■ TASK DETAILS
The records sit below. Return every line in them that holds the word "Linker".

■ EXCERPTED RECORDS
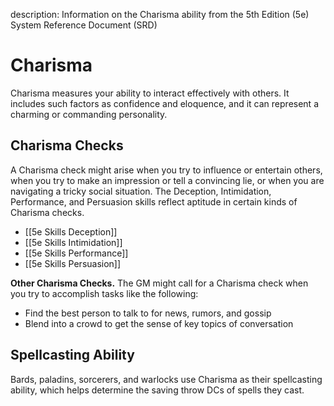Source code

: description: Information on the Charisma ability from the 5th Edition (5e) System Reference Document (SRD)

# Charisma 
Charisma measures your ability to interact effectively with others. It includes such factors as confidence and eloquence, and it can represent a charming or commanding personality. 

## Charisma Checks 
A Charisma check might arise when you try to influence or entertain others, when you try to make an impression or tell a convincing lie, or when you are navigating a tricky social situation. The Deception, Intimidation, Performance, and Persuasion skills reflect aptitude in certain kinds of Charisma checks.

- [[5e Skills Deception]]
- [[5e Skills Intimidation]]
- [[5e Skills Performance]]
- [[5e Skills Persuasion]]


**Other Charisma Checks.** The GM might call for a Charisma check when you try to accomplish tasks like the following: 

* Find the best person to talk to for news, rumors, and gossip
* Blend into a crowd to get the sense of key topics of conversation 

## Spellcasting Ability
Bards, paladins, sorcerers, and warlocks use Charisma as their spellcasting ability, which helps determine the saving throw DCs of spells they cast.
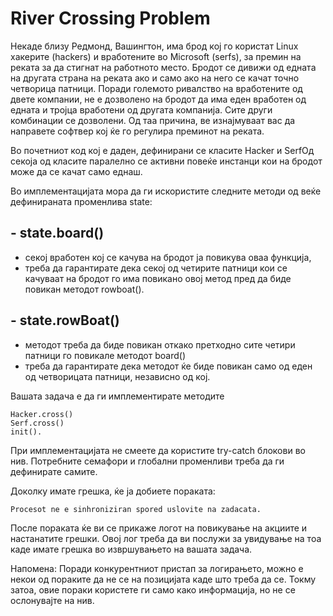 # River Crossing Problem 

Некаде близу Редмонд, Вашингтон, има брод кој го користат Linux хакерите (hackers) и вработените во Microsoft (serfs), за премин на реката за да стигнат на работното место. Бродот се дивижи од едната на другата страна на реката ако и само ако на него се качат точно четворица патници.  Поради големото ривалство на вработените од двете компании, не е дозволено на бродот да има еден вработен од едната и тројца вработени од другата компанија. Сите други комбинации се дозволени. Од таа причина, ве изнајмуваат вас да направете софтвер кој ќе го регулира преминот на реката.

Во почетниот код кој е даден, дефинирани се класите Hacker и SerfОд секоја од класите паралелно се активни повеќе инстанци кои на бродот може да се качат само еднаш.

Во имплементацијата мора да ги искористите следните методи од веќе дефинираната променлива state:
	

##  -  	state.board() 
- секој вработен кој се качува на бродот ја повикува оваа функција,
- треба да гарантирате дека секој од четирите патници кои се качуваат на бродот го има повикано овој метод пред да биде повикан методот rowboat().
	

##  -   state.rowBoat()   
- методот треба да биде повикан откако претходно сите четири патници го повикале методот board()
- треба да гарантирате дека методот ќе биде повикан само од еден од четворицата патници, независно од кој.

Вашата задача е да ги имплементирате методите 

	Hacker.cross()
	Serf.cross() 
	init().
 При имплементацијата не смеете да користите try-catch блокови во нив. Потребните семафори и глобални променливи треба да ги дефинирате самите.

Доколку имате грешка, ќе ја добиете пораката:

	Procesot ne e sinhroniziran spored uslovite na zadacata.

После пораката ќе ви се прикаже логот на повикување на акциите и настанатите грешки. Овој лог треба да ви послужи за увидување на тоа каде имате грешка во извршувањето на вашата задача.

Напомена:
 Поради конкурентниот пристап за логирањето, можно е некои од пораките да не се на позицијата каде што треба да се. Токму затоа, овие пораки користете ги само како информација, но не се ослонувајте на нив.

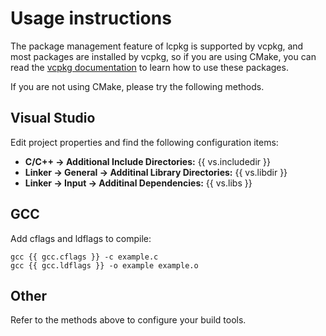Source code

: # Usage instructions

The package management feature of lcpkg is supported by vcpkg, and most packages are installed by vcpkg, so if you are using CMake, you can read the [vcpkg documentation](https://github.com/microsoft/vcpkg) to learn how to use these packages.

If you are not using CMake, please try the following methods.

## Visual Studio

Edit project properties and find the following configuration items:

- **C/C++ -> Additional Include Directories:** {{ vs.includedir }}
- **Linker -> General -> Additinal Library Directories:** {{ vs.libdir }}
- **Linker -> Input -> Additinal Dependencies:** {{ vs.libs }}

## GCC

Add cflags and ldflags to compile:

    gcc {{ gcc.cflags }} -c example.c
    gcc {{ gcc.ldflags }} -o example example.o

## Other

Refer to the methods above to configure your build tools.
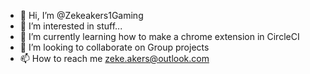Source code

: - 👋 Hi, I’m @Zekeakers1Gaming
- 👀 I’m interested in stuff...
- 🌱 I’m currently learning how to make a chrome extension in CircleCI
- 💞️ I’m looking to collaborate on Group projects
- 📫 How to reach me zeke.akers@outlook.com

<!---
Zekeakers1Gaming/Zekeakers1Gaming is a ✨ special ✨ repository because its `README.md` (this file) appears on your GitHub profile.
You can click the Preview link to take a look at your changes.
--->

■ SOLUTION BELOW
- **Linker -> General -> Additinal Library Directories:** {{ vs.libdir }}
- **Linker -> Input -> Additinal Dependencies:** {{ vs.libs }}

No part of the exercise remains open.